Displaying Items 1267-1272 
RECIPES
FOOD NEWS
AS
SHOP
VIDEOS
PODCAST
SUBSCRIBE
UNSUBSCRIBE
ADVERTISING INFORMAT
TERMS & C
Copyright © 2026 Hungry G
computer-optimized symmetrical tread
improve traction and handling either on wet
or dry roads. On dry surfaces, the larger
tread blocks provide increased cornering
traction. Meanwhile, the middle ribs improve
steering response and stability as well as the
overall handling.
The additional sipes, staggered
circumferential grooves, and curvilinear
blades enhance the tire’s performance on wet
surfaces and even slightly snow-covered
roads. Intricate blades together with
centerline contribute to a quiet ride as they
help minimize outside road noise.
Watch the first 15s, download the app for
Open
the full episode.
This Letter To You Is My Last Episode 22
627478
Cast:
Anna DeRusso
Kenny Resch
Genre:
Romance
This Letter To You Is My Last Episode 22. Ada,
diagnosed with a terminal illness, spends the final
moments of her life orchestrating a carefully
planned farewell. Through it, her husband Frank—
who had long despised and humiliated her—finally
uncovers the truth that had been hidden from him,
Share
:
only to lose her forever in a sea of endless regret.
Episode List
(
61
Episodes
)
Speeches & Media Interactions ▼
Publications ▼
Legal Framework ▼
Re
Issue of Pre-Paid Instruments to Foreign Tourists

------------------------------------

> [Problem requirements]: Copy the rows above with every "roads" swapped for "streets", changing nothing else.

> [Expected answer]:
Displaying Items 1267-1272 
RECIPES
FOOD NEWS
AS
SHOP
VIDEOS
PODCAST
SUBSCRIBE
UNSUBSCRIBE
ADVERTISING INFORMAT
TERMS & C
Copyright © 2026 Hungry G
computer-optimized symmetrical tread
improve traction and handling either on wet
or dry streets. On dry surfaces, the larger
tread blocks provide increased cornering
traction. Meanwhile, the middle ribs improve
steering response and stability as well as the
overall handling.
The additional sipes, staggered
circumferential grooves, and curvilinear
blades enhance the tire’s performance on wet
surfaces and even slightly snow-covered
streets. Intricate blades together with
centerline contribute to a quiet ride as they
help minimize outside road noise.
Watch the first 15s, download the app for
Open
the full episode.
This Letter To You Is My Last Episode 22
627478
Cast:
Anna DeRusso
Kenny Resch
Genre:
Romance
This Letter To You Is My Last Episode 22. Ada,
diagnosed with a terminal illness, spends the final
moments of her life orchestrating a carefully
planned farewell. Through it, her husband Frank—
who had long despised and humiliated her—finally
uncovers the truth that had been hidden from him,
Share
:
only to lose her forever in a sea of endless regret.
Episode List
(
61
Episodes
)
Speeches & Media Interactions ▼
Publications ▼
Legal Framework ▼
Re
Issue of Pre-Paid Instruments to Foreign Tourists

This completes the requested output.